The man, wearing cut off jean shorts and covered in filth, grunted in agreement.
“Yes,” I chimed in. “This is the realtor. Thanks for leaving the place open, Mr. Feldman. You can go now.”
The squatter grunted again, grabbed a roll of toilet paper and a bottle of vodka from the freezer, and stumbled down the hall. I later confessed to my mom that he wasn’t the realtor, but I think she got the hint when she saw him passed out in the gutter when we left that day.
Besides the dead mice and squatter residue, the main issue was that our super was crazy. One of the first weeks in the apartment, during a thunderstorm no less, he climbed in the back window from our fire escape at midnight. The girls all screamed (along with me), and we cowered in my room with a Whiffle Ball bat, which I still have to this day.
“It started raining when I was out there,” the super said as he stomped past my room. “What did you expect me to do?”
We always locked our windows after that.
While he remained insane for the year we all lived together, he didn’t let all of his crazy out until we gave notice that we were leaving. In that building, they needed three months notice, but based on our experiences there, we gave them seven. The problem was, our super took this as a white flag of surrender.
One morning, as I stepped out of the shower and wrapped myself in a towel, I heard some noises coming from outside the bathroom door. I opened it, and there were four Asian girls standing there giggling. The super was beside them.
“Put some fucking clothes on,” he yelled at me.
Then he made a dramatic wave of his arm.
“Here’s the rest of the place, we’ll see the bathroom later.”
It continued like that…for six weeks.
Almost every night we’d come home to find different people in our apartment, looking through our rooms, using the toilet. Of course we complained to the landlord, Eli Samuels, but he was an absentee slumlord, and rarely in the city.
And so we lived in constant anxiety, not knowing who would be guest starring in our sitcom each evening. Oh, and locking ourselves in our bedrooms didn’t work either, because the rudeness of this act would enrage our super so much that he would bang on the doors hard enough that they’d almost come off their hinges.
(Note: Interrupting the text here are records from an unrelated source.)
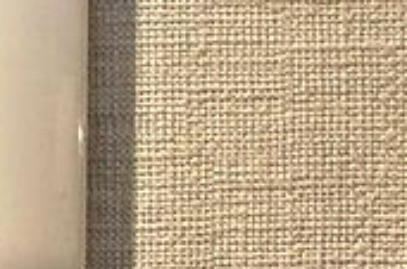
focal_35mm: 135
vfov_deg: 9.9
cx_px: -283
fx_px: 1522
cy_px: -87
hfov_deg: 13.9
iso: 400
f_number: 4.5
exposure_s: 1/40
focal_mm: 24
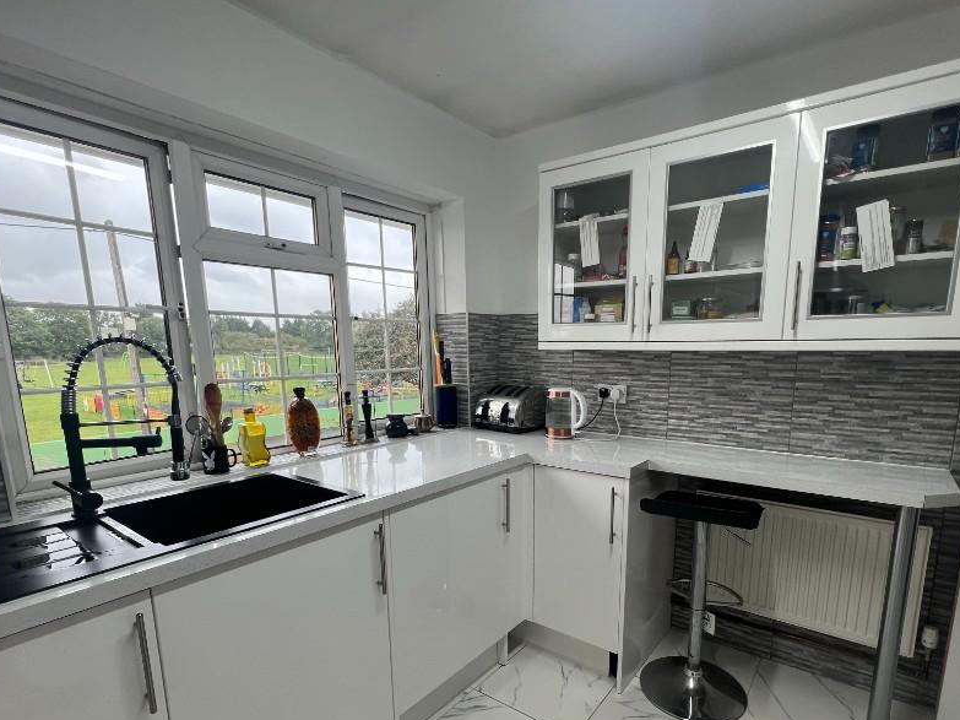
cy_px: 440
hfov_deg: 90.9
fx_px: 471
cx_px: 515
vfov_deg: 73.7
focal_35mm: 17
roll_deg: +0.4
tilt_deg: -10.5
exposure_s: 1/100
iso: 40
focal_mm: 1.57
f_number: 1.8
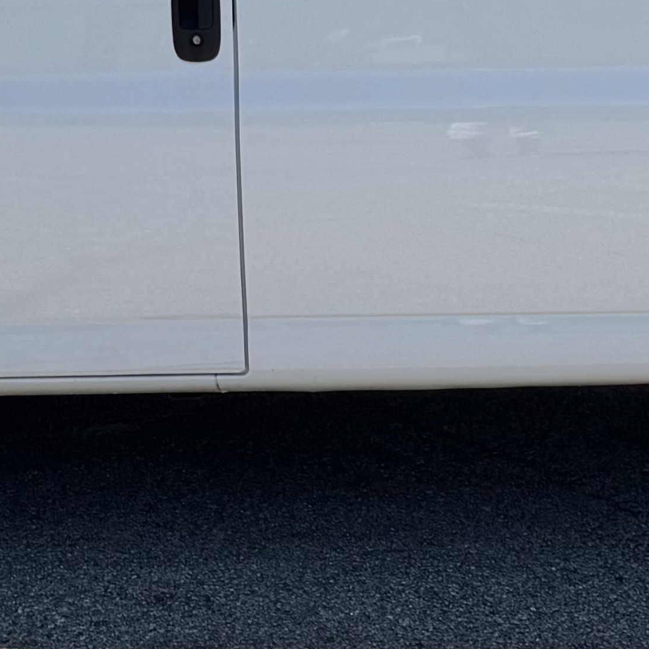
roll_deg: +1.8
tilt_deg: -10.8
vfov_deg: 15.8
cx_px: 577
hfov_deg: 15.7
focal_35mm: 110
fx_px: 2333
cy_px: 188
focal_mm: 6.76
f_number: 1.78
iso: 80
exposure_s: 1/3597
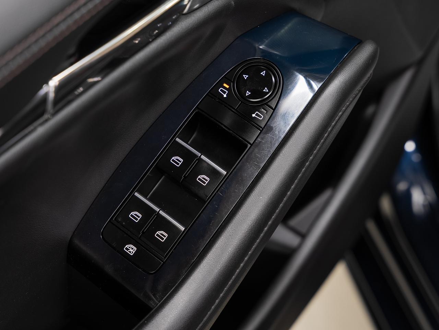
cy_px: 150
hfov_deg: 24.7
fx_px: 1004
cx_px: 220
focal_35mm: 79
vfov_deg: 18.6
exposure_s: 1
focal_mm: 67.1
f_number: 5.6
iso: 100
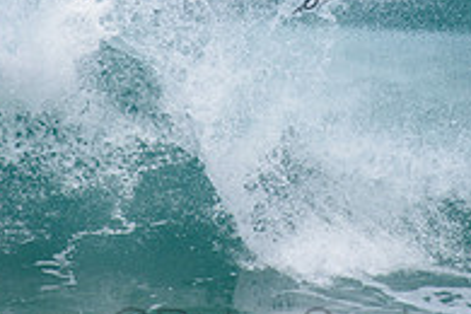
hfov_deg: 1.4
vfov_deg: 0.9
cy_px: -71
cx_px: 297
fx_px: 19440
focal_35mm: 1486
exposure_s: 1/2000
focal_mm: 500
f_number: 5.6
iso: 250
I’d then open the door sheepishly, and apologize for the delay in the tour.
“Hello,” I’d say to the Eastern European man and his girlfriend. “This is my room, sorry it’s so messy.”
And flashbulbs would go off.
We heard later that the super died of a heart attack and they found him in the basement boiler room, but this was never confirmed. Most in the building assumed he had already died in the early 1900s, and was a demon cursed to roam the hallways of the building for eternity. That would have explained his constant agitation, but ghosts never smelled that bad.
Despite his maniacal tendencies, the super did have some redeeming qualities that impacted my life – such as his tendency to sit in the lobby quietly reading other tenants’ mail. That habit inspired a good part of my novel, and in his defense, the mail had usually been marked, “Return to Sender.”
But whenever I caught my super reading that mail, I noticed that he never looked happier. Propped on his ancient, wooden chair next to the stairs, I swear that once I even saw him smiling. It was like dipping into the world of someone else, if only for just a few moments, gave the man more joy than anything else his own life could offer. And who was I to take that away from him?
* * *
The morning after I bumped into my new super, 7 years later and over 100 miles away from my 23-year-old former self, I went to my bookcase and pulled out a novel I’d recently read, placing it on the coffee table before leaving for work. When I got home that night, I could have sworn it had been moved just a few inches.